▶ **INFORMATION GIVEN**
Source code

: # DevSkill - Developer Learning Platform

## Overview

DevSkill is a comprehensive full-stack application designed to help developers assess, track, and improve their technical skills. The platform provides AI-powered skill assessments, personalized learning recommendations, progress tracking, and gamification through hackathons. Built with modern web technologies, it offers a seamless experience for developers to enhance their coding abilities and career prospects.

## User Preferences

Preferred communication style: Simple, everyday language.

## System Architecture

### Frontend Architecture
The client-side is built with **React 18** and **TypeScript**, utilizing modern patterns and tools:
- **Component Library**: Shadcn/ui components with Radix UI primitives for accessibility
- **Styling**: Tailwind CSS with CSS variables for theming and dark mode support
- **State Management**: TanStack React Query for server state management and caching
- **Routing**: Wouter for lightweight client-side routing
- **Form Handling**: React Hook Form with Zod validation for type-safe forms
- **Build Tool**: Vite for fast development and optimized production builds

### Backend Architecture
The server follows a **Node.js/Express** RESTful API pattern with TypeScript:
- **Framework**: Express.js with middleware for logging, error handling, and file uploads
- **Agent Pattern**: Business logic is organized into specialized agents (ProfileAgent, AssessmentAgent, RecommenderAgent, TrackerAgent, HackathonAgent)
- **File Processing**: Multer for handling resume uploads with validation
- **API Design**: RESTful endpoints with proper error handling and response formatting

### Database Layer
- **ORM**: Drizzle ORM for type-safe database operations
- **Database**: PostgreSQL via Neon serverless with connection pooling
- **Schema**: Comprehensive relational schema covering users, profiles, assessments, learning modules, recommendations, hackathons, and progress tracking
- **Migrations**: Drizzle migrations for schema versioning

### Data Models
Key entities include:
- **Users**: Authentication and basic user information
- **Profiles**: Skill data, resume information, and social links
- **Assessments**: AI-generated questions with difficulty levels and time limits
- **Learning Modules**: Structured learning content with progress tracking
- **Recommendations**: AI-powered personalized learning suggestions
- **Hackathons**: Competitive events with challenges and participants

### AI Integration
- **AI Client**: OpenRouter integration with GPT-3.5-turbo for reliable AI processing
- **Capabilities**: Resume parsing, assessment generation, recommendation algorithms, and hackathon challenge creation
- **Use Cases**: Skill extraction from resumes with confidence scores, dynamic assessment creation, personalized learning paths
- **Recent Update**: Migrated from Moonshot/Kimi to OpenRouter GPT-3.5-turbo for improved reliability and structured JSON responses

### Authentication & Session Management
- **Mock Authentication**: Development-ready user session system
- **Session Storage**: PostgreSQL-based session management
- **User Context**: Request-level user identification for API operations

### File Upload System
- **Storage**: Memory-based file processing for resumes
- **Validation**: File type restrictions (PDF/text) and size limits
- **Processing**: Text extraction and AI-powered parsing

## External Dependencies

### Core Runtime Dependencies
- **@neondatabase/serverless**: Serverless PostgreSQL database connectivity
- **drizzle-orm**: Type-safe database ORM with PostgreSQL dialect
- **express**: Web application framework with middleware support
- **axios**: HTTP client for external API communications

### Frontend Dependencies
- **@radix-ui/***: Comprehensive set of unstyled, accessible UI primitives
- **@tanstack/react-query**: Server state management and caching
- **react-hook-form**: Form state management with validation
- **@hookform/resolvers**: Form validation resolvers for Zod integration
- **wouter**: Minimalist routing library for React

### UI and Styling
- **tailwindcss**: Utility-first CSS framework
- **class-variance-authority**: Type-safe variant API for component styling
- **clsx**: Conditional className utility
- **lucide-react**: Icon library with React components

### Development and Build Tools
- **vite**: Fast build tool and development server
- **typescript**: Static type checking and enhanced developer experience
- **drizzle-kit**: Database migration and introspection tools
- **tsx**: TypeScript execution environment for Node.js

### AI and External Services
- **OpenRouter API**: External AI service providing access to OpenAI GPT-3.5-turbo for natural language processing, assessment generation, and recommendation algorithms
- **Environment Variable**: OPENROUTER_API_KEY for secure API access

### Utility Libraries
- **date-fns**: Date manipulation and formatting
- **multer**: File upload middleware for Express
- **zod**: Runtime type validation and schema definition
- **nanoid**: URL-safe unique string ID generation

▶ **EXERCISE OBJECTIVE**
The reply should contain all of the entries exactly as shown above.

▶ **PROBLEM SOLUTION**
Source code

: # DevSkill - Developer Learning Platform

## Overview

DevSkill is a comprehensive full-stack application designed to help developers assess, track, and improve their technical skills. The platform provides AI-powered skill assessments, personalized learning recommendations, progress tracking, and gamification through hackathons. Built with modern web technologies, it offers a seamless experience for developers to enhance their coding abilities and career prospects.

## User Preferences

Preferred communication style: Simple, everyday language.

## System Architecture

### Frontend Architecture
The client-side is built with **React 18** and **TypeScript**, utilizing modern patterns and tools:
- **Component Library**: Shadcn/ui components with Radix UI primitives for accessibility
- **Styling**: Tailwind CSS with CSS variables for theming and dark mode support
- **State Management**: TanStack React Query for server state management and caching
- **Routing**: Wouter for lightweight client-side routing
- **Form Handling**: React Hook Form with Zod validation for type-safe forms
- **Build Tool**: Vite for fast development and optimized production builds

### Backend Architecture
The server follows a **Node.js/Express** RESTful API pattern with TypeScript:
- **Framework**: Express.js with middleware for logging, error handling, and file uploads
- **Agent Pattern**: Business logic is organized into specialized agents (ProfileAgent, AssessmentAgent, RecommenderAgent, TrackerAgent, HackathonAgent)
- **File Processing**: Multer for handling resume uploads with validation
- **API Design**: RESTful endpoints with proper error handling and response formatting

### Database Layer
- **ORM**: Drizzle ORM for type-safe database operations
- **Database**: PostgreSQL via Neon serverless with connection pooling
- **Schema**: Comprehensive relational schema covering users, profiles, assessments, learning modules, recommendations, hackathons, and progress tracking
- **Migrations**: Drizzle migrations for schema versioning

### Data Models
Key entities include:
- **Users**: Authentication and basic user information
- **Profiles**: Skill data, resume information, and social links
- **Assessments**: AI-generated questions with difficulty levels and time limits
- **Learning Modules**: Structured learning content with progress tracking
- **Recommendations**: AI-powered personalized learning suggestions
- **Hackathons**: Competitive events with challenges and participants

### AI Integration
- **AI Client**: OpenRouter integration with GPT-3.5-turbo for reliable AI processing
- **Capabilities**: Resume parsing, assessment generation, recommendation algorithms, and hackathon challenge creation
- **Use Cases**: Skill extraction from resumes with confidence scores, dynamic assessment creation, personalized learning paths
- **Recent Update**: Migrated from Moonshot/Kimi to OpenRouter GPT-3.5-turbo for improved reliability and structured JSON responses

### Authentication & Session Management
- **Mock Authentication**: Development-ready user session system
- **Session Storage**: PostgreSQL-based session management
- **User Context**: Request-level user identification for API operations

### File Upload System
- **Storage**: Memory-based file processing for resumes
- **Validation**: File type restrictions (PDF/text) and size limits
- **Processing**: Text extraction and AI-powered parsing

## External Dependencies

### Core Runtime Dependencies
- **@neondatabase/serverless**: Serverless PostgreSQL database connectivity
- **drizzle-orm**: Type-safe database ORM with PostgreSQL dialect
- **express**: Web application framework with middleware support
- **axios**: HTTP client for external API communications

### Frontend Dependencies
- **@radix-ui/***: Comprehensive set of unstyled, accessible UI primitives
- **@tanstack/react-query**: Server state management and caching
- **react-hook-form**: Form state management with validation
- **@hookform/resolvers**: Form validation resolvers for Zod integration
- **wouter**: Minimalist routing library for React

### UI and Styling
- **tailwindcss**: Utility-first CSS framework
- **class-variance-authority**: Type-safe variant API for component styling
- **clsx**: Conditional className utility
- **lucide-react**: Icon library with React components

### Development and Build Tools
- **vite**: Fast build tool and development server
- **typescript**: Static type checking and enhanced developer experience
- **drizzle-kit**: Database migration and introspection tools
- **tsx**: TypeScript execution environment for Node.js

### AI and External Services
- **OpenRouter API**: External AI service providing access to OpenAI GPT-3.5-turbo for natural language processing, assessment generation, and recommendation algorithms
- **Environment Variable**: OPENROUTER_API_KEY for secure API access

### Utility Libraries
- **date-fns**: Date manipulation and formatting
- **multer**: File upload middleware for Express
- **zod**: Runtime type validation and schema definition
- **nanoid**: URL-safe unique string ID generation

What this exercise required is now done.